>>
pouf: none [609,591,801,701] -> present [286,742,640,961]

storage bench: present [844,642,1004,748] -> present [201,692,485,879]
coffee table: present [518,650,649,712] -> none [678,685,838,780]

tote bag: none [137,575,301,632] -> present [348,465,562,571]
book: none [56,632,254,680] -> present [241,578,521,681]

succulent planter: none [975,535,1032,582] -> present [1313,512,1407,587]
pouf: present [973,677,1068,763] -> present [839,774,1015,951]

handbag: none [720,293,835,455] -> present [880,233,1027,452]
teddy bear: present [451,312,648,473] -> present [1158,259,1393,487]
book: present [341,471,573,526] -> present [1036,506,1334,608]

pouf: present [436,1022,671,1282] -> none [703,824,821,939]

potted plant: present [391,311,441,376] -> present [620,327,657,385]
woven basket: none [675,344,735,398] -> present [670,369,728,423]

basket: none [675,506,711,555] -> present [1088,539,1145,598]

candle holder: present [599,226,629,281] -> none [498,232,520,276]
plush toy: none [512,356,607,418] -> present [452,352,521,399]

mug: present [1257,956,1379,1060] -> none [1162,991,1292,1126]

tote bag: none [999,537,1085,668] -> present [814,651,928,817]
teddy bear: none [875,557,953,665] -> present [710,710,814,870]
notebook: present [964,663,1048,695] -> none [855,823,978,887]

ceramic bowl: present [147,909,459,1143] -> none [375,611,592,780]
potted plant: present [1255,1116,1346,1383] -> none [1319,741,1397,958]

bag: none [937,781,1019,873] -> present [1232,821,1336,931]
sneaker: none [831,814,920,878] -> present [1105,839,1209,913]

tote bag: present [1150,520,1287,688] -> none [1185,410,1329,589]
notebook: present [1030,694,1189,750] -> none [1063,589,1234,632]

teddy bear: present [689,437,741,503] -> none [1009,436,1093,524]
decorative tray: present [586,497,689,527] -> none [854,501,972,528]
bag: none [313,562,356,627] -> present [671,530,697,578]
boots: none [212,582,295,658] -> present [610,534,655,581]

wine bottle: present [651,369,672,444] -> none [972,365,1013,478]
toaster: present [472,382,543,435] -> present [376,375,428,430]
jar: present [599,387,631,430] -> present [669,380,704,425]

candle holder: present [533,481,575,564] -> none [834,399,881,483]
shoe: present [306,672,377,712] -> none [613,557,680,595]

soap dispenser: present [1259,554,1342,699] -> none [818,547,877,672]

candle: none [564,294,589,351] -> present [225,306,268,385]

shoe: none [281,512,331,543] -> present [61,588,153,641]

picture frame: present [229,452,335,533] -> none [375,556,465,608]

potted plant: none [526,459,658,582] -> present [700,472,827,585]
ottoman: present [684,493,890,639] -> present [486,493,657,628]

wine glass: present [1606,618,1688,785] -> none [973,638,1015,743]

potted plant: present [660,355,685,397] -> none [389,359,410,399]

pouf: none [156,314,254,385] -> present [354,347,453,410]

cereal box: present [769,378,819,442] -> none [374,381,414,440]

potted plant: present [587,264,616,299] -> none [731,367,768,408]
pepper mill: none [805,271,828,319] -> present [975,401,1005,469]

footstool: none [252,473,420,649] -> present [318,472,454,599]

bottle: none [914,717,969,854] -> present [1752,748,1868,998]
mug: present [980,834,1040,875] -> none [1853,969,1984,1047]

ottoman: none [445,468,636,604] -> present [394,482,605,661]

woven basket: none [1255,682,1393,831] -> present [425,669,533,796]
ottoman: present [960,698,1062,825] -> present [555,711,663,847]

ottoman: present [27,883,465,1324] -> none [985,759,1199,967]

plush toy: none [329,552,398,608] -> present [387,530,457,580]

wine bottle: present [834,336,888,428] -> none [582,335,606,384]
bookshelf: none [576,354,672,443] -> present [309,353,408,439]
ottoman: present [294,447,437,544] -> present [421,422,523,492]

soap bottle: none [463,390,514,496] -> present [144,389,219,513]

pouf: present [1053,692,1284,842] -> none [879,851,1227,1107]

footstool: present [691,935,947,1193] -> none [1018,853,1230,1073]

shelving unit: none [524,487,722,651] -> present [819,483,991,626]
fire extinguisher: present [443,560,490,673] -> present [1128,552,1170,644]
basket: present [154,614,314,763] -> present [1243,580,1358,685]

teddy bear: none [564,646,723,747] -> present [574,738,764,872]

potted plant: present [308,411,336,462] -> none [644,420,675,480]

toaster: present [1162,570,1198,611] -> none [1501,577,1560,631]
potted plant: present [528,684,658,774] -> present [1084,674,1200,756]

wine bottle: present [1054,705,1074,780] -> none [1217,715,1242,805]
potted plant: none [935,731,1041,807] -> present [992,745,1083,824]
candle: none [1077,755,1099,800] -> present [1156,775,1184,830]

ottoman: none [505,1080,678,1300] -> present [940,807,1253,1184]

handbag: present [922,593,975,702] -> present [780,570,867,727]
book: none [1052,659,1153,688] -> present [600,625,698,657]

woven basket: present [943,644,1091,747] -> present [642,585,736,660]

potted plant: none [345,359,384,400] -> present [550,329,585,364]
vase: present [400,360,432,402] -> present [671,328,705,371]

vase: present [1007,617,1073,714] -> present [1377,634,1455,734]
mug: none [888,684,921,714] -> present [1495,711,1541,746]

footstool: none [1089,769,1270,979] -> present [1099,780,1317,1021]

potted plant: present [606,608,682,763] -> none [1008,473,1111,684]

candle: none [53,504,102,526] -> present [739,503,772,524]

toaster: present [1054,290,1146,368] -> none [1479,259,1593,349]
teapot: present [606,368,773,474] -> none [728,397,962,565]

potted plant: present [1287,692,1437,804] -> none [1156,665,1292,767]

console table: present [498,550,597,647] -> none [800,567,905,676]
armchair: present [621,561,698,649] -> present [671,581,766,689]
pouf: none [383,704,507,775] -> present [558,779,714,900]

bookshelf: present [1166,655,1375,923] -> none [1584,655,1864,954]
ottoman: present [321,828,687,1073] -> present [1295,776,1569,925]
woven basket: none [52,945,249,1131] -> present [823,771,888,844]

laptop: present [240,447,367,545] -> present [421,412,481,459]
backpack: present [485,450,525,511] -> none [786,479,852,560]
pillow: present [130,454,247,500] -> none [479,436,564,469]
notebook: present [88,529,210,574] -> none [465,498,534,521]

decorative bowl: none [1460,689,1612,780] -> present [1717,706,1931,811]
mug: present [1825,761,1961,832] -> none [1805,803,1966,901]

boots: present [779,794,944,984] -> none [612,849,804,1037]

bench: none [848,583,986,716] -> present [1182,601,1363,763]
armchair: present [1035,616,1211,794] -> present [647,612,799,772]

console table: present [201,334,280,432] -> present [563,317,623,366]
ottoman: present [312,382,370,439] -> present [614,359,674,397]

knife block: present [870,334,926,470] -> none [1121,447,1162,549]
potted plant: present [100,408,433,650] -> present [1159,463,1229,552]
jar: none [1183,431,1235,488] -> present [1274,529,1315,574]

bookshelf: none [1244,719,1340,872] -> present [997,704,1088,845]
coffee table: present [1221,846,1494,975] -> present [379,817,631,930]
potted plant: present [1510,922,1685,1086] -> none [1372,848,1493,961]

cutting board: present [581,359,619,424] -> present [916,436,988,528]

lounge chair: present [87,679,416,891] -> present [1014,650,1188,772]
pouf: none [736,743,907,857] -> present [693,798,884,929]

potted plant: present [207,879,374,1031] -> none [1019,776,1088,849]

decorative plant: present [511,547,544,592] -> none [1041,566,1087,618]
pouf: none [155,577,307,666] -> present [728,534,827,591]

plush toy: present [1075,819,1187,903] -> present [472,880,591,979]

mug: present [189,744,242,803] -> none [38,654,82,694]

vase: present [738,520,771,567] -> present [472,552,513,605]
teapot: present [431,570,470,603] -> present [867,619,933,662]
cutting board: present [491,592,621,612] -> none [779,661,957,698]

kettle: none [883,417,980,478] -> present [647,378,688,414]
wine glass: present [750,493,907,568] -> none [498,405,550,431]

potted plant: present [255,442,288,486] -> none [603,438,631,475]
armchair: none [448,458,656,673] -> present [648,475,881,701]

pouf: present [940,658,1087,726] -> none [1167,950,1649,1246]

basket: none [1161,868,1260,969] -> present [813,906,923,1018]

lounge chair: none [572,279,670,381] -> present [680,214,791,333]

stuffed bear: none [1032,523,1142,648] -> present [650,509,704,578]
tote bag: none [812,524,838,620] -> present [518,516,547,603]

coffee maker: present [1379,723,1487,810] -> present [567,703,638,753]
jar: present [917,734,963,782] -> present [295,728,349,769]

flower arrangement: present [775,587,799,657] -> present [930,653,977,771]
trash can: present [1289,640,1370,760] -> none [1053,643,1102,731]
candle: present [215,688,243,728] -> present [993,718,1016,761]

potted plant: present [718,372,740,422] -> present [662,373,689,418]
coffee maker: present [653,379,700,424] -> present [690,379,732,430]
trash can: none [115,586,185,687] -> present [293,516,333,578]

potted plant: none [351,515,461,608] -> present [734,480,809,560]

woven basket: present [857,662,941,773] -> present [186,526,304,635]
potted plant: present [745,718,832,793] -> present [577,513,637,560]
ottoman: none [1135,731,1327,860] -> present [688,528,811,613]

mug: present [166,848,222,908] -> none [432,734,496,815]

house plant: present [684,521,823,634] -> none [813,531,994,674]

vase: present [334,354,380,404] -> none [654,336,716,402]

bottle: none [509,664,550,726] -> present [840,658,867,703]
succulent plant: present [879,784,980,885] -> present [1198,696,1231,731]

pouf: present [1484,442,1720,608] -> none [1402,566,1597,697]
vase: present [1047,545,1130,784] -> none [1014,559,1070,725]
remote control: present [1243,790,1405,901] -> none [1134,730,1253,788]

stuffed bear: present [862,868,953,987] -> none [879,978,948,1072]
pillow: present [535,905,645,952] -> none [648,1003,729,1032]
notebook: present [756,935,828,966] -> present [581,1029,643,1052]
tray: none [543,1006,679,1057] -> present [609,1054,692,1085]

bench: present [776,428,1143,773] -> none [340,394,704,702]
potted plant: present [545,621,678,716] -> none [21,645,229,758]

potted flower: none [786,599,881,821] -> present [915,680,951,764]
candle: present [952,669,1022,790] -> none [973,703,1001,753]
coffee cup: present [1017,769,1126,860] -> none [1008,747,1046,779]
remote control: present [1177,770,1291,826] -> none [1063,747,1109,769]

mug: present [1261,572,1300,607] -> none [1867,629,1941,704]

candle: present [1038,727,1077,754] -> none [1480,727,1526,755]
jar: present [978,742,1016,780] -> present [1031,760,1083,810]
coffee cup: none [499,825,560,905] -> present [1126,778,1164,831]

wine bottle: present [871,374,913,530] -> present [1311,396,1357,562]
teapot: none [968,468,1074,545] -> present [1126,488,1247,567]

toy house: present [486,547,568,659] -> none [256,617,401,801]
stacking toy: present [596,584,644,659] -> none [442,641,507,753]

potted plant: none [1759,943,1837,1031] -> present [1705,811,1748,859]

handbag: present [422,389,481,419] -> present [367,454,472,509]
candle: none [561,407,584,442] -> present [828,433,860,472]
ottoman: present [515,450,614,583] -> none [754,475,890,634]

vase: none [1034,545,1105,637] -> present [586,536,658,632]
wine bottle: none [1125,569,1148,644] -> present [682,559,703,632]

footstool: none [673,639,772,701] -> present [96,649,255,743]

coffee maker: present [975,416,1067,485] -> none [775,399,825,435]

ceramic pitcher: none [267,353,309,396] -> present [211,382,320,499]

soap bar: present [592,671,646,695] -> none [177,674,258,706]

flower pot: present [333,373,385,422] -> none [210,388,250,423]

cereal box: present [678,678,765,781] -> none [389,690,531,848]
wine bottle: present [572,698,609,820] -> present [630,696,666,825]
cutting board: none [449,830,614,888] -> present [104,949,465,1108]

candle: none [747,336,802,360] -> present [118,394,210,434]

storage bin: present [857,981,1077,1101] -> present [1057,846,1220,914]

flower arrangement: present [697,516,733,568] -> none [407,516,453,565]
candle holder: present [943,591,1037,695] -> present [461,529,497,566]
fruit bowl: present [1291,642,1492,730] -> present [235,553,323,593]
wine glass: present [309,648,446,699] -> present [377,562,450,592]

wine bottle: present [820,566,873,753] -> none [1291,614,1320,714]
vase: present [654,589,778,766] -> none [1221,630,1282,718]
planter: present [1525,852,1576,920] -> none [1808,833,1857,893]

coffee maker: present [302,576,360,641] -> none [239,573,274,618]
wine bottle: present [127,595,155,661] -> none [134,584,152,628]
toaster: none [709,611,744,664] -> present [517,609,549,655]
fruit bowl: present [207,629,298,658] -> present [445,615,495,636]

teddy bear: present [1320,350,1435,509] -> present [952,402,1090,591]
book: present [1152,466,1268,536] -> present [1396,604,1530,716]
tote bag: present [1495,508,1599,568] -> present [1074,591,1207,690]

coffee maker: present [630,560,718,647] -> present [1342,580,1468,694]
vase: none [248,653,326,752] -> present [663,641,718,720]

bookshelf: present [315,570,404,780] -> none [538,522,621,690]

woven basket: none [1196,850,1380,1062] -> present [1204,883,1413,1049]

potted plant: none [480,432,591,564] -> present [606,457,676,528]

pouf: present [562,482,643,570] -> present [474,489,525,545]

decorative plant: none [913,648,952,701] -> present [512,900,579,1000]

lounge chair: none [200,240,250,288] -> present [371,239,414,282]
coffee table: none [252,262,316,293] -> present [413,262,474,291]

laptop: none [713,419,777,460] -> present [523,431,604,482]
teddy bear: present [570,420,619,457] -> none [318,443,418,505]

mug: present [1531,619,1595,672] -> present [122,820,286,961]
<<
From the entries above, extract only the lines running from the one containing "coffee table: present [518,650,649,712]" through the one containing "tote bag: none [999,537,1085,668]", inclusive.

coffee table: present [518,650,649,712] -> none [678,685,838,780]

tote bag: none [137,575,301,632] -> present [348,465,562,571]
book: none [56,632,254,680] -> present [241,578,521,681]

succulent planter: none [975,535,1032,582] -> present [1313,512,1407,587]
pouf: present [973,677,1068,763] -> present [839,774,1015,951]

handbag: none [720,293,835,455] -> present [880,233,1027,452]
teddy bear: present [451,312,648,473] -> present [1158,259,1393,487]
book: present [341,471,573,526] -> present [1036,506,1334,608]

pouf: present [436,1022,671,1282] -> none [703,824,821,939]

potted plant: present [391,311,441,376] -> present [620,327,657,385]
woven basket: none [675,344,735,398] -> present [670,369,728,423]

basket: none [675,506,711,555] -> present [1088,539,1145,598]

candle holder: present [599,226,629,281] -> none [498,232,520,276]
plush toy: none [512,356,607,418] -> present [452,352,521,399]

mug: present [1257,956,1379,1060] -> none [1162,991,1292,1126]

tote bag: none [999,537,1085,668] -> present [814,651,928,817]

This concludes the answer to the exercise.